Tareas del ejercicio:
1. Indica si cada afirmación coincide con el fragmento sobre Leonardo da Vinci: (a) Leonardo recomendaba a sus discípulos utilizar modelos antiguos; (b) para Leonardo, el ojo es la ventana del alma; (c) Rafael figura como un coetáneo tributario de Leonardo. Responde sí o no y cita textualmente las palabras decisivas.
2. Reproduce sin cambios las filas de los registros de ejemplares, desde la que contiene "locality: San Carlos prope Mapiri." hasta la que contiene "catalogue / barcode: US 70502", ambas incluidas.

Fragmento de lectura:
Diseñador
de arquitecturas no realizadas y de esculturas que el tiempo no conservó,
la primacía que siempre dio al arte de pintar ocupa muchas páginas
de su fecundísima tarea de escritor, vertida en su Tratado
de la pintura.
A pesar de que, entre otras cosas,
no recomendaba a sus discípulos utilizar modelos antiguos, Leonardo
es responsable de la primera definición consciente de formas
y estructuras pictóricas en las que se cifró la plenitud
conceptual del Renacimiento, es decir, de la implantación del
clasicismo del Cinquecento, y, con tal originalidad, que sus coetáneos,
aun siendo geniales como él, le son tributarios, como es el caso
de Rafael.
Leonardo da Vinci es el artista de
la Ciencia, de las máquinas y de la pintura como objeto mental.
Leonardo define la pintura como: ‘nieta de la naturaleza y pariente
de Dios’. Para él, el ojo es la ventana del alma y la pintura
es armonía para la mirada, como la música lo es para el
oído.

Registros de datos:
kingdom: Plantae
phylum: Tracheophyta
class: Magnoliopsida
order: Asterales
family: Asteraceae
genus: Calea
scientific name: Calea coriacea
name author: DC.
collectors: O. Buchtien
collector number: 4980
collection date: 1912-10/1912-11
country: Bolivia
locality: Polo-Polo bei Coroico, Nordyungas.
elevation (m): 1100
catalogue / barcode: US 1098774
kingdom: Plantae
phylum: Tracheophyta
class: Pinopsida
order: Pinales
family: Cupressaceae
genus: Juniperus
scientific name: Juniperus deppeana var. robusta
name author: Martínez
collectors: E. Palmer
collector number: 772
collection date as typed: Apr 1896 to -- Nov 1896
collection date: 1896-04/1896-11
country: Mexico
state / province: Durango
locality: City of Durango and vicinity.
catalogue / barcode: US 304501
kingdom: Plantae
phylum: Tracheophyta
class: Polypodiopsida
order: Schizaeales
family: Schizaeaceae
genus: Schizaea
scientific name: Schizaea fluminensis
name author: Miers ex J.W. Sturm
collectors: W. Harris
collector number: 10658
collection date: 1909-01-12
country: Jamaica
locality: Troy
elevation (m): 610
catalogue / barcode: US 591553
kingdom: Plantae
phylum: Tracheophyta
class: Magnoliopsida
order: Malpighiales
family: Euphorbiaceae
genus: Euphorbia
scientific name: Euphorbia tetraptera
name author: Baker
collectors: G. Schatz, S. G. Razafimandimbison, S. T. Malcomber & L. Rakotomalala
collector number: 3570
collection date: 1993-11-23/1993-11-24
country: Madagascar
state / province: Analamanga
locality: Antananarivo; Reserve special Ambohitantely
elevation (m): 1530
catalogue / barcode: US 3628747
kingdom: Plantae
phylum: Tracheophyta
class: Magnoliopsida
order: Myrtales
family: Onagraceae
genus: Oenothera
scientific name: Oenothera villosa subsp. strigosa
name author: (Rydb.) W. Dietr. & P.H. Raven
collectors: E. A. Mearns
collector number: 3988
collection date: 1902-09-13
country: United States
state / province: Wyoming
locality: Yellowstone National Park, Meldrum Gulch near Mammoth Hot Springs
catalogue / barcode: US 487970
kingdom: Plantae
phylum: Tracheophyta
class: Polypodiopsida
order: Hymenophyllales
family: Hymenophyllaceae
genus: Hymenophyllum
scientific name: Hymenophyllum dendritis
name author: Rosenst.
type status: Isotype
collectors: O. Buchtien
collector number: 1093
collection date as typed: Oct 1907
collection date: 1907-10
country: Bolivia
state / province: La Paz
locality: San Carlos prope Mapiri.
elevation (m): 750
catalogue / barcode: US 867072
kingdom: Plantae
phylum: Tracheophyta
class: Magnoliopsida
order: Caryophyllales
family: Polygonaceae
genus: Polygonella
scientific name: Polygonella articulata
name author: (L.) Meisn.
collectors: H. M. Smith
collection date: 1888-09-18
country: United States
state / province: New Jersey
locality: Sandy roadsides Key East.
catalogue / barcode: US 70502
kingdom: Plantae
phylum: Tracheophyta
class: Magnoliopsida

Respuestas completas:
1. (a) No: «no recomendaba a sus discípulos utilizar modelos antiguos». (b) Sí: «el ojo es la ventana del alma». (c) Sí: «le son tributarios, como es el caso de Rafael».

2.
locality: San Carlos prope Mapiri.
elevation (m): 750
catalogue / barcode: US 867072
kingdom: Plantae
phylum: Tracheophyta
class: Magnoliopsida
order: Caryophyllales
family: Polygonaceae
genus: Polygonella
scientific name: Polygonella articulata
name author: (L.) Meisn.
collectors: H. M. Smith
collection date: 1888-09-18
country: United States
state / province: New Jersey
locality: Sandy roadsides Key East.
catalogue / barcode: US 70502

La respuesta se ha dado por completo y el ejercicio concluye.